The NPS says, “let wildlife be wild and observe from a distance.” That means staying 25 yards away from most animals and 100 yards away from predators like bears and wolves. 

Feeding Wildlife

Feeding animals can be dangerous for humans and harmful to the ecosystem. If you give them food, they become more habituated to people. If these creatures learn that we carry food, they can become aggressive toward us. The more used to us they become, the bolder they act. 

The bottom line is don’t feed the wildlife. This causes problems for both animals and humans down the line. So, pick up after yourself to avoid giving away a free meal, even accidentally!

Bringing Pets

Most parks allow pets within their boundaries but have strict rules. If they allow dogs, the rangers require them to stay on a six-foot leash. Each location has different regulations about bringing animals, so check online before going. 

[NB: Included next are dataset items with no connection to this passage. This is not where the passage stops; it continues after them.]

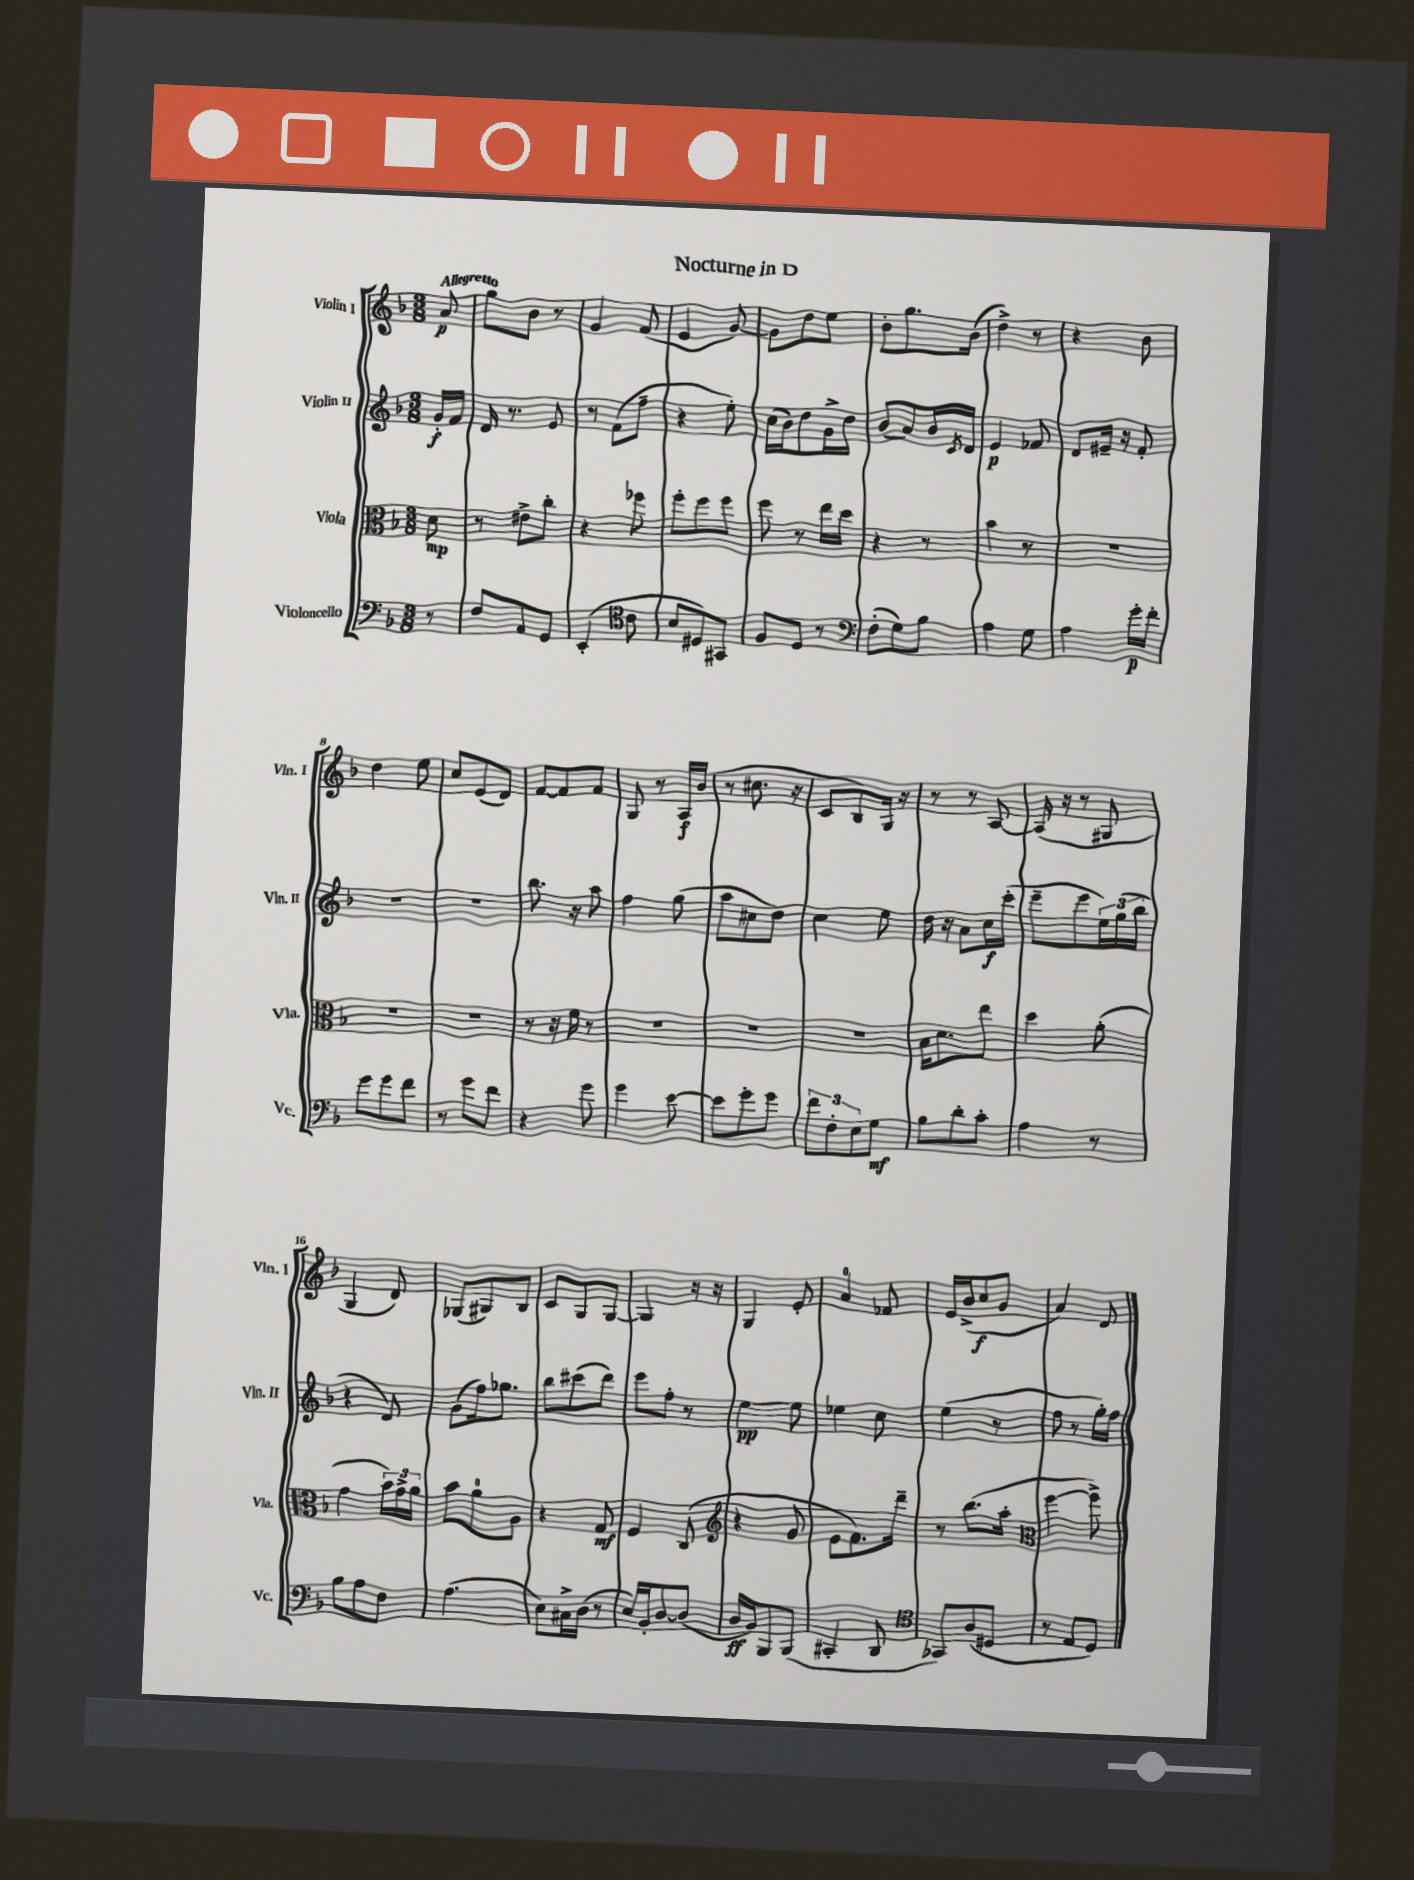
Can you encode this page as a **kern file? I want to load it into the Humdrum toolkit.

**kern	**dynam	**kern	**dynam	**kern	**dynam	**kern	**dynam
*part4	*part4	*part3	*part3	*part2	*part2	*part1	*part1
*staff4	*staff4	*staff3	*staff3	*staff2	*staff2	*staff1	*staff1
*I"Violoncello	*	*I"Viola	*	*I"Violin II	*	*I"Violin I	*
*I'Vc.	*	*I'Vla.	*	*I'Vln. II	*	*I'Vln. I	*
*clefF4	*	*clefC3	*	*clefG2	*	*clefG2	*
*k[b-]	*	*k[b-]	*	*k[b-]	*	*k[b-]	*
*M3/8	*	*M3/8	*	*M3/8	*	*M3/8	*
=	=	=	=	=	=	=	=
!	!	!	!	!	!	!LO:TX:a:B:t=Allegretto	!
8r	.	8d\	mp	16g'/LL	f	8a/	p
.	.	.	.	16f/JJ	.	.	.
=1	=1	=1	=1	=1	=1	=1	=1
8F/L	.	8r	.	16d/	.	8gg\L	.
.	.	.	.	8.r	.	.	.
8AA/	.	8e#X^\L	.	.	.	8b-\J	.
8GG/J	.	8cc'\J	.	8e/	.	8r	.
=2	=2	=2	=2	=2	=2	=2	=2
(4EE'/	.	4r	.	8r	.	4g/	.
.	.	.	.	(8f\L	.	.	.
*clefC4	*	*	*	*	*	*	*
8c\	.	8ff-X\	.	8ff~\J	.	(8f/	.
=3	=3	=3	=3	=3	=3	=3	=3
8B-/L	.	8ff'\L	.	4r	.	4e/	.
8D#X/)	.	8ff\	.	.	.	.	.
8GG#X/J	.	8ff\J	.	8ee'\)	.	[8g/)	.
=4	=4	=4	=4	=4	=4	=4	=4
8F/L	.	8ff\	.	(16cc\LL	.	8g\L]	.
.	.	.	.	16b-\J)	.	.	.
8D/J	.	8r	.	8dd\	.	8dd\	.
8r	.	16ee\LL	.	16g^\L	.	8ee\J	.
.	.	16dd\JJ	.	16dd\JJ	.	.	.
=5	=5	=5	=5	=5	=5	=5	=5
*clefF4	*	*	*	*	*	*	*
(8F'\L	.	4r	.	(8b-/L	.	8b-'\L	.
8G\)	.	.	.	8a/)	.	8.gg\	.
8B-\J	.	8r	.	16b-/L	.	.	.
.	.	.	.	8qc/	.	.	.
.	.	.	.	16d/JJ	.	(16b-\Jk	.
=6	=6	=6	=6	=6	=6	=6	=6
4A\	.	4b-\	.	4e/	p	4dd^\)	.
8G\	.	8r	.	8f-X/	.	8r	.
=7	=7	=7	=7	=7	=7	=7	=7
4A\	.	4.r	.	8d/L	.	4r	.
.	.	.	.	16e#X~/Jk	.	.	.
.	.	.	.	16r	.	.	.
16g'\LL	p	.	.	8f'/	.	8b-\	.
16f'\JJ	.	.	.	.	.	.	.
!!LO:LB:g=z
=8	=8	=8	=8	=8	=8	=8	=8
8g\L	.	4.r	.	4.r	.	4dd\	.
8g\	.	.	.	.	.	.	.
8f\J	.	.	.	.	.	8ee\	.
=9	=9	=9	=9	=9	=9	=9	=9
8r	.	4.r	.	4.r	.	8cc/L	.
8g\L	.	.	.	.	.	(8e/	.
8f\J	.	.	.	.	.	8d/J)	.
=10	=10	=10	=10	=10	=10	=10	=10
4r	.	8r	.	8.bb-\	.	[8f/L	.
.	.	16r	.	.	.	8f/]	.
.	.	16f\	.	16r	.	.	.
8g\	.	8r	.	8aa\	.	8f/J	.
=11	=11	=11	=11	=11	=11	=11	=11
4g\	.	4.r	.	4ff\	.	8G/	.
.	.	.	.	.	.	8r	.
[8e\	.	.	.	(8gg\	.	16A/LL	f
.	.	.	.	.	.	(16b-/JJ	.
=12	=12	=12	=12	=12	=12	=12	=12
8e\L]	.	4.r	.	8aa\L	.	8r	.
8g'\	.	.	.	8cc#X\	.	8.cc#X\	.
8g\J	.	.	.	8dd\J)	.	.	.
.	.	.	.	.	.	16r	.
=13	=13	=13	=13	=13	=13	=13	=13
12f\L	.	4.r	.	4cc\	.	8c/L	.
12F'\	.	.	.	.	.	.	.
.	.	.	.	.	.	8B-/)	.
12E\	.	.	.	.	.	.	.
8G\J	mf	.	.	8ee\	.	16G/Jk	.
.	.	.	.	.	.	16r	.
=14	=14	=14	=14	=14	=14	=14	=14
8B-\L	.	16B-\KL	.	16dd\	.	8r	.
.	.	8.d\	.	16r	.	.	.
8d'\	.	.	.	8a\L	.	8r	.
8c'\J	.	8ee\J	.	16cc\L	f	[8A/	.
.	.	.	.	(16ccc'\JJ	.	.	.
=15	=15	=15	=15	=15	=15	=15	=15
4A\	.	4dd\	.	8eee~\L	.	(16A/]	.
.	.	.	.	.	.	16r	.
.	.	.	.	8eee\	.	8r	.
8r	.	(8a'\	.	24ee\L)	.	8G#X/	.
.	.	.	.	(24gg\	.	.	.
.	.	.	.	24bb-\JJ	.	.	.
!!LO:LB:g=z
=16	=16	=16	=16	=16	=16	=16	=16
8B-\L	.	4g\	.	4r	.	4G/	.
8A\	.	.	.	.	.	.	.
8F\J	.	24b-\LL)	.	8d/)	.	8d/)	.
.	.	24g^\	.	.	.	.	.
.	.	24a\JJ	.	.	.	.	.
=17	=17	=17	=17	=17	=17	=17	=17
(4.A\	.	8b-\L	.	(8g\L	.	(8G-X/L	.
.	.	8a\	.	16ff\k)	.	8G#X/)	.
.	.	.	.	8.gg-X\J	.	.	.
.	.	8A\J	.	.	.	8B-/J	.
=18	=18	=18	=18	=18	=18	=18	=18
8E\L)	.	4r	.	8bb-\L	.	8c/L	.
16C#X^\L	.	.	.	(8ccc#X\	.	8G/	.
(16D\JJ	.	.	.	.	.	.	.
8r	.	8G/	mf	8ddd\J)	.	[8G/J	.
=19	=19	=19	=19	=19	=19	=19	=19
16E/LL)	.	4F/	.	8eee\L	.	4G/]	.
16BB-'/J	.	.	.	.	.	.	.
[8D/	.	.	.	8ff'\J	.	.	.
(8D/J]	.	(8C/	.	8r	.	16r	.
.	.	.	.	.	.	16r	.
=20	=20	=20	=20	=20	=20	=20	=20
*	*	*clefG2	*	*	*	*	*
16D/LL	ff	4r	.	[4ee\	pp	4G/	.
16BB-/J)	.	.	.	.	.	.	.
8BBB-/	.	.	.	.	.	.	.
(8BBB-/J	.	8g/	.	8ee\]	.	8e'/	.
=21	=21	=21	=21	=21	=21	=21	=21
4CC#X'/	.	8e\L	.	4ee-X\	.	4a/	.
.	.	8.f\)	.	.	.	.	.
8DD/	.	.	.	8cc\	.	8f-X/	.
.	.	16ddd~\Jk	.	.	.	.	.
=22	=22	=22	=22	=22	=22	=22	=22
*clefC4	*	*	*	*	*	*	*
8GG-X/L)	.	8r	.	(4ee\	.	16e/LL	.
.	.	.	.	.	.	(16b-^/J	.
(8A/	.	(8.bb-\L	.	.	.	8cc/	f
8D#X/J	.	.	.	8r	.	8g/J	.
.	.	16aa'\Jk	.	.	.	.	.
=23	=23	=23	=23	=23	=23	=23	=23
*	*	*clefC3	*	*	*	*	*
8r	.	[4ff\	.	8ff\	.	4a/)	.
8E/L	.	.	.	8r	.	.	.
8D/J)	.	8ff^\])	.	16gg'\LL)	.	8d/	.
.	.	.	.	16ff\JJ	.	.	.
==	==	==	==	==	==	==	==
*-	*-	*-	*-	*-	*-	*-	*-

Commonly, pets can only go where your car does. They can be along the road, at a campsite, or in a picnic area. They can’t go on hiking trails or into park buildings. You should also clean up any waste your fur babies leaves behind.

Creating Your Own Trail

Avoid stomping on delicate, possibly endangered, vegetation by staying on the trail. Stepping off the path can damage or kill plants and animals, thus damaging the local ecosystem. Creating your own route is illegal in national parks. 

If you wander too far, you may also risk getting lost. NPS runs hundreds of expensive search and rescue missions each year. The Grand Canyon averages about 300 annually. But you can avoid becoming a statistic and destroying wildlife by staying on the trail.

Smoking on Trails

When you go for a hike, leave the cigarettes at home. The NPS has outlawed smoking on the trails. For one thing, it creates a fire hazard. Plus, butts have been the most common form of litter over the years. The ban can also protect other visitors and employees from second-hand exposure.

Every park has designated smoking areas. If you want a cigarette during your stay, check with a ranger and learn the rules for your location.

Should You Visit National Parks?

Some of America’s most beautiful places have been deemed national parks. The NPS has preserved them for over 100 years. They also honor vital stories in our country’s history.

If you haven’t visited any of their locations, you certainly should! But avoid doing anything illegal in national parks, like picking flowers or flying drones. That way, we can all do our part to preserve its beauty for the next generation.